I have been alone for several years.  I was married and divorced; my children are older and out of the house now. I have done lots of personal work on myself and I feel I have a lot to offer. I have great friends, a job I like but still I am lonely. I really want a relationship – in fact, I secretly ache for one but I don’t want to settle. I’m afraid I might because of how lonely I feel. I sometimes wonder if there’s something missing in me. What do you suggest I do?

Brenda

 

Dear Brenda, (And guys – this applies to you too)

If I were to give a pat answer, I might ask if you have you tried the different dating sites or asked friends to fix you up.  Maybe I’d suggest joining single meet-up groups or sign up for activities that interest you because this may be where you meet the man of your dreams.

And in fact, any one of those suggestions could bear great results – but there’s no guarantee.  And what I shall say next will not give you a guarantee either but hopefully it will help you feel better about your situation and especially about yourself while you are single.

You’ll find him when you’re not looking.  Seriously?

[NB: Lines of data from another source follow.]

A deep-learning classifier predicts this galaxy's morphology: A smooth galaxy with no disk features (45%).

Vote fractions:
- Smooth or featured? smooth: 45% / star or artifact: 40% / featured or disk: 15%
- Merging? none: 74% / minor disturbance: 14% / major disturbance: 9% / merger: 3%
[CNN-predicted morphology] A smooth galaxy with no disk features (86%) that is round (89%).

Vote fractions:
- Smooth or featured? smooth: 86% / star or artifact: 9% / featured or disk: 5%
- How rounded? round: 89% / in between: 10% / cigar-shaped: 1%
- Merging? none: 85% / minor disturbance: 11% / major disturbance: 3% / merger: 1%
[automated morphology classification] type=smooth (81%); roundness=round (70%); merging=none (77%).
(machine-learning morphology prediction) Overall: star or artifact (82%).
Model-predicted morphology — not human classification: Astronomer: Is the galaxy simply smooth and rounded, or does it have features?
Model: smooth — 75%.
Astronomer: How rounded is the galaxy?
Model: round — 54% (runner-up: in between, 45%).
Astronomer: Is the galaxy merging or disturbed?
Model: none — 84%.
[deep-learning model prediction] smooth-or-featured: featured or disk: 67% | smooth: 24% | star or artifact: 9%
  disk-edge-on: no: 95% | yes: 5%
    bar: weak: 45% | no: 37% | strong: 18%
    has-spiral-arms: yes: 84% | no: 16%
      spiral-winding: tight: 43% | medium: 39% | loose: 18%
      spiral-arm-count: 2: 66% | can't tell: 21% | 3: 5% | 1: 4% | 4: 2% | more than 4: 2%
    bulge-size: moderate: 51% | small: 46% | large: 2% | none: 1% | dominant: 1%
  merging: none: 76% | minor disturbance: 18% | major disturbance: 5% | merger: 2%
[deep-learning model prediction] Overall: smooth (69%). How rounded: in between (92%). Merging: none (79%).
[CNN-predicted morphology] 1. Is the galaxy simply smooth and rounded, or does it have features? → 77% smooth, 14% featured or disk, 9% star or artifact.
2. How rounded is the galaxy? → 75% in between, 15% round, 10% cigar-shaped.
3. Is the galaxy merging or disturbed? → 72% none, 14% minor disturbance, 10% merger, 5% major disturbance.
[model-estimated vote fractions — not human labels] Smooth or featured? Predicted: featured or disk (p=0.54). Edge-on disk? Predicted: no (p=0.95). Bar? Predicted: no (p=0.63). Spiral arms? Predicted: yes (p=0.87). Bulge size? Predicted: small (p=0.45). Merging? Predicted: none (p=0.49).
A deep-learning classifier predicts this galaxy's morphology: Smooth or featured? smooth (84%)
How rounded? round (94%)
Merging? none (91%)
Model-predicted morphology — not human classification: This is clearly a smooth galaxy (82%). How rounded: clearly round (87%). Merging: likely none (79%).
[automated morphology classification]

I find it daft when I hear people say, “Oh, you’ll find him when you’re not looking”.  Who said so? Is that a scientifically proven fact? Hardly!  We all know people who are actively looking and indeed do find that someone special and I know others who aren’t looking at all and snap, crackle, pop!  – who enters the scene but Mr. Right. And there are people who go in and out of the dating scene and don’t find anyone at all.

Is it the luck of the draw? Is it karma? Fate?  I don’t have the answer to that. I only know that no matter what your situation is, try not to feel bad about yourself. Why?  Because you could go down a slippery slope such as settling for an unsuitable partner when you don’t want to. Settling is entering into dangerous territory.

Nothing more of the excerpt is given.